Single-Pass Huffman Coding

(doisinkidney.com)

31 points | by todsacerdoti 53 days ago

1 comments

  • ptspts 47 days ago
    What is the advantage of this circular implementation?

    Is it faster than the simple one? Does it use less memory? Is it easier to write? Is it easier to understand?

    I think all of the above is false, but I have a limited understanding of Haskell. Please correct me if I'm wrong.

    • TacticalCoder 46 days ago
      > The algorithm isn’t single-pass in the sense of Adaptive Huffman Coding: it still uses the normal Huffman algorithm, but the input is transformed in the same traversal that builds the tree to transform it.

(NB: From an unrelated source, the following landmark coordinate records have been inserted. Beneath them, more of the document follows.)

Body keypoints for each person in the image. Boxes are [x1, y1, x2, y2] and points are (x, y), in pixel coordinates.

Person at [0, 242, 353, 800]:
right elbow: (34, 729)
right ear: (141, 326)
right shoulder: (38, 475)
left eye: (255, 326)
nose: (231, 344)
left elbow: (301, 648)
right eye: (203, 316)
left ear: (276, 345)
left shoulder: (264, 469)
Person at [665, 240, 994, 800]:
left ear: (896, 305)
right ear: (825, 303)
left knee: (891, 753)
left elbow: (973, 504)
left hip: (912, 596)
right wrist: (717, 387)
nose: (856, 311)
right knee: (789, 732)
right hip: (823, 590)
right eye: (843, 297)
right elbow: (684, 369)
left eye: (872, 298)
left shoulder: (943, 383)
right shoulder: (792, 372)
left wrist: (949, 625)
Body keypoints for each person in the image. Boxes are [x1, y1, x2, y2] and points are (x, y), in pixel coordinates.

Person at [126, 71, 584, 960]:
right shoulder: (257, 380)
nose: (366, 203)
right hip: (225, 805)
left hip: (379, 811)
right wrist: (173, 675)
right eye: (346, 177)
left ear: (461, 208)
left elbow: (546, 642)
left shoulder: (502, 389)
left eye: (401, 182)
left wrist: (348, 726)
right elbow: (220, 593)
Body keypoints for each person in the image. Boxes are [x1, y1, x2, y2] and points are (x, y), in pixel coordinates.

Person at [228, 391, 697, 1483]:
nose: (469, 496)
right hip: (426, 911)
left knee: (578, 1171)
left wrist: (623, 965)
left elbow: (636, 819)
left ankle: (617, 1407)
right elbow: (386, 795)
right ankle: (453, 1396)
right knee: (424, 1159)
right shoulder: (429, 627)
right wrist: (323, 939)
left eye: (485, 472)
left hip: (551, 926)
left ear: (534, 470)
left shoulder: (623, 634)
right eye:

      Limited understanding here too. Sounds like it's not really single pass anyway so it's not usable to process a stream in real-time either, before having all the data?

    • oisdk 44 days ago
      There's no (practical) advantage to the circular implementation; it's just a curiosity.

      It is useful for understanding laziness and some interesting theoretical tools for traversing data structures, though. For a more in-depth look at the idea of circular programs for traversal, Bird's paper (linked in the post, https://link.springer.com/article/10.1007/BF00264249) is a good start.

    • viraptor 46 days ago
      It's a weird claim about a single pass too. It's more of a "let's replace some iteration with building a tree of functions to call" and then pretends waking/executing that is not another pass.